** Begin EXERCISE DATA **
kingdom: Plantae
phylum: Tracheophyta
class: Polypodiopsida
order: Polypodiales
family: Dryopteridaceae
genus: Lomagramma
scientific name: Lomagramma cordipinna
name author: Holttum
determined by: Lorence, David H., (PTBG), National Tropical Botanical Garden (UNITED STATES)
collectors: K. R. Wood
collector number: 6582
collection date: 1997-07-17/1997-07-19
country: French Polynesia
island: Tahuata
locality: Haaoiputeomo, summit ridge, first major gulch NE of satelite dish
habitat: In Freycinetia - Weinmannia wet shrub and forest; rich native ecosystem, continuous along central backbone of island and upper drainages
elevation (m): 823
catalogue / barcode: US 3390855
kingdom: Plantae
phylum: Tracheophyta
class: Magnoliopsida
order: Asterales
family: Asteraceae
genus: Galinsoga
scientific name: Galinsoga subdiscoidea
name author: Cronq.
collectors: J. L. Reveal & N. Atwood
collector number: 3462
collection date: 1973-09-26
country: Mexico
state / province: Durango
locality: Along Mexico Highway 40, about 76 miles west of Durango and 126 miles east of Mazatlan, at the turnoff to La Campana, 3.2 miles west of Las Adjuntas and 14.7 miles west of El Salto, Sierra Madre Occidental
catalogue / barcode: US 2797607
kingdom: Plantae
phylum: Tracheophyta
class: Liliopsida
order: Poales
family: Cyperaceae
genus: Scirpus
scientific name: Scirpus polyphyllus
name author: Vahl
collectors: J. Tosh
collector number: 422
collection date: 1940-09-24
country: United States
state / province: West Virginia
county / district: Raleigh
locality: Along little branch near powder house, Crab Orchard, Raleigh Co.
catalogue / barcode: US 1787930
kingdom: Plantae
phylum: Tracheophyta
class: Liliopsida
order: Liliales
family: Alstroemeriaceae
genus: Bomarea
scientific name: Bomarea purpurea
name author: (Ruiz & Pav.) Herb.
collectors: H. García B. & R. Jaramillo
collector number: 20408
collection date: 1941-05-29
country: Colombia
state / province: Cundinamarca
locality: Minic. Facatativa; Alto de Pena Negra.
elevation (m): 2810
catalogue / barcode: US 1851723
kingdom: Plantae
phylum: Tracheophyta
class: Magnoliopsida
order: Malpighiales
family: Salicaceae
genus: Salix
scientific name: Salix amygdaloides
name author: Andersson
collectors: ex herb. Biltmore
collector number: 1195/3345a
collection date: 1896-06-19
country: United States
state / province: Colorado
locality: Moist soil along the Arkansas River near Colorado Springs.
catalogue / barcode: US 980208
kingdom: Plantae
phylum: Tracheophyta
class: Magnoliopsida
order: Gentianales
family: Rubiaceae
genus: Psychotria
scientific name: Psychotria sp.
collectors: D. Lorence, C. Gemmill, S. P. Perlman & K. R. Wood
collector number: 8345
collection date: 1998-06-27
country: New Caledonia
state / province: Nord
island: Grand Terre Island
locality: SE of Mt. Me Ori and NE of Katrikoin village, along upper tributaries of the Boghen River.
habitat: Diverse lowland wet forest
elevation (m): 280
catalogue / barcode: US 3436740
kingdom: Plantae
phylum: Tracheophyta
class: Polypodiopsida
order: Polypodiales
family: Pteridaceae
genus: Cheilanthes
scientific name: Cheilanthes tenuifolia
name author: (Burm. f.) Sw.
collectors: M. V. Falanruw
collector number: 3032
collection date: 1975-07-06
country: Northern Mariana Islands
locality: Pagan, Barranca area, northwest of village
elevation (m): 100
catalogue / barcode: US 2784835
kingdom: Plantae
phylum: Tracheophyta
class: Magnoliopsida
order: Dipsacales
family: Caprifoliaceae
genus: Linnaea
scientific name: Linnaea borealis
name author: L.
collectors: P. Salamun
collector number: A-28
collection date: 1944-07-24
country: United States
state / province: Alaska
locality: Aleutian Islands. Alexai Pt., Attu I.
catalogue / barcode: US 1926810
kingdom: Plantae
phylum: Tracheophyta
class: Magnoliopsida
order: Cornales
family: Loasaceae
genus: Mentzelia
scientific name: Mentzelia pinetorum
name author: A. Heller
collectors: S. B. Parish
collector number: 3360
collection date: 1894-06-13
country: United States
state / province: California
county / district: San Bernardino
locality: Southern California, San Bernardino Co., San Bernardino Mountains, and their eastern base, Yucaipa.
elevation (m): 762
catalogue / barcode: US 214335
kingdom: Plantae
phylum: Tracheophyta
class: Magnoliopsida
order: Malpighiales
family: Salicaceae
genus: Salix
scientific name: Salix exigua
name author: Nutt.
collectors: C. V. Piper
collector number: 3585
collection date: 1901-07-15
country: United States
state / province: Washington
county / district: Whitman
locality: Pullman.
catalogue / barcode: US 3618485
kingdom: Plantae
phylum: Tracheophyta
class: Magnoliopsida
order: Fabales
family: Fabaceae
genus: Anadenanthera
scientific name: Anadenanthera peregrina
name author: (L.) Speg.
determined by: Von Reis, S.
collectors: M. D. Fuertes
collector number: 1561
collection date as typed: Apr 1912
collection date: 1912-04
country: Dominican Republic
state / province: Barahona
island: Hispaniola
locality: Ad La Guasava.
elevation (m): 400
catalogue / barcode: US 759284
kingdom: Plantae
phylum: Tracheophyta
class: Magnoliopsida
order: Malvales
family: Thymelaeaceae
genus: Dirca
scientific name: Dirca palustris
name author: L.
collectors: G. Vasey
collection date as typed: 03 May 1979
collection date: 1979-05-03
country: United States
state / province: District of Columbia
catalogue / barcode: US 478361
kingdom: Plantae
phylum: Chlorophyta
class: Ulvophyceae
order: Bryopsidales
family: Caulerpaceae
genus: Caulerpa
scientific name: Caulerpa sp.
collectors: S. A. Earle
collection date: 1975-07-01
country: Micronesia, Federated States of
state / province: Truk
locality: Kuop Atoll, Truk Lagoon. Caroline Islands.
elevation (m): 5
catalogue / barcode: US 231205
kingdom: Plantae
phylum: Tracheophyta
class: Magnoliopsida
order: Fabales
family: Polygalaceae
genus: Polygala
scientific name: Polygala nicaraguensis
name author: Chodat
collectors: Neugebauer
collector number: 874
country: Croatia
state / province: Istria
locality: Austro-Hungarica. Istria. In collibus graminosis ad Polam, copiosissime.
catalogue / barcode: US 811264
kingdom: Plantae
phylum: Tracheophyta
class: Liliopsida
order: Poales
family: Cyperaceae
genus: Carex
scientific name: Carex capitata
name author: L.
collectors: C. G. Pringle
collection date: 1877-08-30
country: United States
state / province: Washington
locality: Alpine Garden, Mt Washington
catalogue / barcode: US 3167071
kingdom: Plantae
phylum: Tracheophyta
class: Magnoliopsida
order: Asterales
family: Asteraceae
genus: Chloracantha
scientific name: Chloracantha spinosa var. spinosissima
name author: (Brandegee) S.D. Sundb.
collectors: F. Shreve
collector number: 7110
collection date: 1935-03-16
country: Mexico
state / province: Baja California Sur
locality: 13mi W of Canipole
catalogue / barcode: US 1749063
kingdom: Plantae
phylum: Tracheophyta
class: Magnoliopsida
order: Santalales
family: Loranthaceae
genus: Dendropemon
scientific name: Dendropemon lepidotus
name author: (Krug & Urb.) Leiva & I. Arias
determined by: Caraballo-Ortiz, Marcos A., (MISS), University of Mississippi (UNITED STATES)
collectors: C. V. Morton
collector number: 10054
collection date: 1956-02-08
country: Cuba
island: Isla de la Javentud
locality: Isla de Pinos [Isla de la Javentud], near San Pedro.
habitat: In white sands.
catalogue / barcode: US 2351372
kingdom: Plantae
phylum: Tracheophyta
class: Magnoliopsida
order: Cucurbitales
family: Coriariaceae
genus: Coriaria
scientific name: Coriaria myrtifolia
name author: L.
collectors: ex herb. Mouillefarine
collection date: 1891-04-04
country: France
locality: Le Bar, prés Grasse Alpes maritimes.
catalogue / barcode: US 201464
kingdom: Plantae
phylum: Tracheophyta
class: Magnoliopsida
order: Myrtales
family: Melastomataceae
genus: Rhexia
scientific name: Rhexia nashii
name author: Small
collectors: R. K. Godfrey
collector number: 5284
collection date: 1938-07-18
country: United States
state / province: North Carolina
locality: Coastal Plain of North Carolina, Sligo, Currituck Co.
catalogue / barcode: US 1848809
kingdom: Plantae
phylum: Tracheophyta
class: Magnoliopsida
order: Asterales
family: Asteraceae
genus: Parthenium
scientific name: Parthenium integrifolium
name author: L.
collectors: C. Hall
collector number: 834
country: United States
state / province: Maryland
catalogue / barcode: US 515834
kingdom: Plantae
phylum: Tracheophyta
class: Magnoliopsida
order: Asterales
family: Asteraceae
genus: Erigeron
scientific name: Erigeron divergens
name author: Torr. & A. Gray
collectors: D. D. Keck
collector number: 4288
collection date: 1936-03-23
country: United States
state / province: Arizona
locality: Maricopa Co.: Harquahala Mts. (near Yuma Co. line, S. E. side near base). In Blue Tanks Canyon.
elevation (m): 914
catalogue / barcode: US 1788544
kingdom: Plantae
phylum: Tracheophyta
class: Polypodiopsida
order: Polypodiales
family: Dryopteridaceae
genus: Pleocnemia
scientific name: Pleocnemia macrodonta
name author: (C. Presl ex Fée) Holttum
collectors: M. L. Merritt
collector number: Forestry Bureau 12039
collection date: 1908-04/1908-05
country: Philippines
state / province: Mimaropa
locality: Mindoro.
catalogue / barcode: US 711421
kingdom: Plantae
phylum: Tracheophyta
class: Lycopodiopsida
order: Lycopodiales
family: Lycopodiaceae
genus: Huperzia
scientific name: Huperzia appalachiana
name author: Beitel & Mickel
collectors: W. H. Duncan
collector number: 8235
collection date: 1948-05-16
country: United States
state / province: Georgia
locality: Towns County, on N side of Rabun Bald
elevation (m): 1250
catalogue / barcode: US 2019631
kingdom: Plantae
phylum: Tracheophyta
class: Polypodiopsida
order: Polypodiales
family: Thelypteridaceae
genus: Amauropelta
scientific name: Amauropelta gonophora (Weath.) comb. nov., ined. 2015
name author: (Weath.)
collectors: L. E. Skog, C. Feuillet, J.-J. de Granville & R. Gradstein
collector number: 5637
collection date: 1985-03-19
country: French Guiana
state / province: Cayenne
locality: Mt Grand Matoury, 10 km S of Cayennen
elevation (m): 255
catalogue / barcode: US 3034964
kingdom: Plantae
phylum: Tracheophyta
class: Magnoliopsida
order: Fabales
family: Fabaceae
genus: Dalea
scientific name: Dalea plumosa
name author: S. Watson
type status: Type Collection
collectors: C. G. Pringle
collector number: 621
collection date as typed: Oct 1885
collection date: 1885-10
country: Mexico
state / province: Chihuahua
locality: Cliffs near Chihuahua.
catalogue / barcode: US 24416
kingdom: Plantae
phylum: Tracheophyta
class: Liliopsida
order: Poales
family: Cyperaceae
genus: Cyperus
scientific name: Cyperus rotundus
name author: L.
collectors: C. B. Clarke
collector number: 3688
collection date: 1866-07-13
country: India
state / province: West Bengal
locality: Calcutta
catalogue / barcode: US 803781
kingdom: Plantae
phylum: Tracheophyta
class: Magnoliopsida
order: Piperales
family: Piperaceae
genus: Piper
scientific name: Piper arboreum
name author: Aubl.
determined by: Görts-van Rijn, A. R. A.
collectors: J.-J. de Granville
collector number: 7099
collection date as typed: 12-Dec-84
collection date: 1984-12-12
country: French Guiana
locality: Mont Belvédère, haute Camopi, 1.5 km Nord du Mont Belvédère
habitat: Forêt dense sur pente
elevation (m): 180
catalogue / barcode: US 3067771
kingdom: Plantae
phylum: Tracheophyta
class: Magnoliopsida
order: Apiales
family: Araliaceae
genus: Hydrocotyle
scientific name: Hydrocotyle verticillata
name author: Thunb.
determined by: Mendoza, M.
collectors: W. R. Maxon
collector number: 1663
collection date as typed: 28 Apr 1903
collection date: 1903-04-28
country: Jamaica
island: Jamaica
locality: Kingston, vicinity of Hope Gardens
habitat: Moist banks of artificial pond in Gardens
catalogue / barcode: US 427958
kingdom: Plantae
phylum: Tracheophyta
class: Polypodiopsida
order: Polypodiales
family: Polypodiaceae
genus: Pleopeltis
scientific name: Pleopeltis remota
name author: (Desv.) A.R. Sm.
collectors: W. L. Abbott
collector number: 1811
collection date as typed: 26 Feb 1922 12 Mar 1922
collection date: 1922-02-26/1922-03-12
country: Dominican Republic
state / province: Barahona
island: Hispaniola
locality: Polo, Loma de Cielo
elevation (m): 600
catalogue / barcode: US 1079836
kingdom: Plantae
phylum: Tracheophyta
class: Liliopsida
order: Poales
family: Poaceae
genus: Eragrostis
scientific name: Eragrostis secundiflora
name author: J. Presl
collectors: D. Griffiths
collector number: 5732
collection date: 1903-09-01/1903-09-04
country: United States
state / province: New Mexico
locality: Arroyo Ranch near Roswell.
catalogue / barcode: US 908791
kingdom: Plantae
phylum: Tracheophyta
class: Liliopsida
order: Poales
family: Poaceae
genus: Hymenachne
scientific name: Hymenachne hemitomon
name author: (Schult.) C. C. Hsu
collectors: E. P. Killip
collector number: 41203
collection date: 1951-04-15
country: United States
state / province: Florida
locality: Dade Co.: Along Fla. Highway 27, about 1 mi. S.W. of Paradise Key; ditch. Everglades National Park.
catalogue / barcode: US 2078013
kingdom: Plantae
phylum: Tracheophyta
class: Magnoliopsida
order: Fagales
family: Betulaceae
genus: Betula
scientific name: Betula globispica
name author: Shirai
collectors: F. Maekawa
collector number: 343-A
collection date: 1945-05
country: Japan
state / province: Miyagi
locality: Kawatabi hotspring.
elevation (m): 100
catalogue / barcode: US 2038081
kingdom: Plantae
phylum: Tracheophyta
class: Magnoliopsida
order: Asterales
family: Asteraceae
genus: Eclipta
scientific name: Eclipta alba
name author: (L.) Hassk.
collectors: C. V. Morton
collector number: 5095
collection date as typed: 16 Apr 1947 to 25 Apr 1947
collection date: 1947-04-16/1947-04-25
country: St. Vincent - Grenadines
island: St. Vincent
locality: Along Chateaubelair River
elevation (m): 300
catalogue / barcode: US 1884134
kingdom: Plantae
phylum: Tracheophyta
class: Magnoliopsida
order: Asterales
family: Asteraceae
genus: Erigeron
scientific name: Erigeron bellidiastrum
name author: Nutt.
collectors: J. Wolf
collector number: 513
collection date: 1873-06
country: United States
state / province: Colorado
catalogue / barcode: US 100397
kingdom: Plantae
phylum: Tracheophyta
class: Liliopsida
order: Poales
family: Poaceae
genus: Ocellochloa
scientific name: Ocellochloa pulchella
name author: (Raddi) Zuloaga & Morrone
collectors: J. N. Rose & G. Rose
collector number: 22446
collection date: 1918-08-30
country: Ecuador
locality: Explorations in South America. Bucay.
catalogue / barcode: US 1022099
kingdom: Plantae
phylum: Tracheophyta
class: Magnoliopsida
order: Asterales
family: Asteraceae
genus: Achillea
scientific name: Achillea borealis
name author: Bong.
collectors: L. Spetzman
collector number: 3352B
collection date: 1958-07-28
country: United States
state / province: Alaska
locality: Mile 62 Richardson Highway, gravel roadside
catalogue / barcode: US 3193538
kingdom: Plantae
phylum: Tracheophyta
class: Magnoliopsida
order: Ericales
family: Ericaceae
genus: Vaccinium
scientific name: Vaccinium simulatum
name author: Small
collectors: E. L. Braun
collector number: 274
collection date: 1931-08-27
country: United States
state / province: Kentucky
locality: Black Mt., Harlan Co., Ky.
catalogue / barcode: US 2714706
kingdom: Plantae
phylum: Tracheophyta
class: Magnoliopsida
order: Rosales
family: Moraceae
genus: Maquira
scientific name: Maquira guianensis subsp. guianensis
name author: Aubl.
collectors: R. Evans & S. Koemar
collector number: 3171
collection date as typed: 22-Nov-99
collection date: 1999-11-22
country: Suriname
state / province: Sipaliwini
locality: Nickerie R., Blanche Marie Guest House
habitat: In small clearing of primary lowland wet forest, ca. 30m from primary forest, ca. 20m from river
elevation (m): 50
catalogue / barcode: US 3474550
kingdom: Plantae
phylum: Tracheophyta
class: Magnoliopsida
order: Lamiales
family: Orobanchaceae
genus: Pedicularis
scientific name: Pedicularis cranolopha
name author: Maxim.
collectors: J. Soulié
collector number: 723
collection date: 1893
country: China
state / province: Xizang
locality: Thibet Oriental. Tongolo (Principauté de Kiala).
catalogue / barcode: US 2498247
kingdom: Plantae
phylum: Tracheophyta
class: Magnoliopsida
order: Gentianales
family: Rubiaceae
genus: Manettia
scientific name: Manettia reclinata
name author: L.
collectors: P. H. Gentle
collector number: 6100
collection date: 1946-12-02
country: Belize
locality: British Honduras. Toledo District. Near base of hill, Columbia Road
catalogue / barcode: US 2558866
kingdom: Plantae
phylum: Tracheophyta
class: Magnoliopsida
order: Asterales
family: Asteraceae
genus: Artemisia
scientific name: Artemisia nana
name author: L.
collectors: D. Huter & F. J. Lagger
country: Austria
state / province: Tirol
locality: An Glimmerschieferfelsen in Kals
** End EXERCISE DATA **
Rewrite the lines from the line with "genus: Chloracantha" to the line with "determined by: Caraballo-Ortiz, Marcos" as a JSON list of strings, one string per line, leaving out any blank lines.

[
  "genus: Chloracantha",
  "scientific name: Chloracantha spinosa var. spinosissima",
  "name author: (Brandegee) S.D. Sundb.",
  "collectors: F. Shreve",
  "collector number: 7110",
  "collection date: 1935-03-16",
  "country: Mexico",
  "state / province: Baja California Sur",
  "locality: 13mi W of Canipole",
  "catalogue / barcode: US 1749063",
  "kingdom: Plantae",
  "phylum: Tracheophyta",
  "class: Magnoliopsida",
  "order: Santalales",
  "family: Loranthaceae",
  "genus: Dendropemon",
  "scientific name: Dendropemon lepidotus",
  "name author: (Krug & Urb.) Leiva & I. Arias",
  "determined by: Caraballo-Ortiz, Marcos A., (MISS), University of Mississippi (UNITED STATES)"
]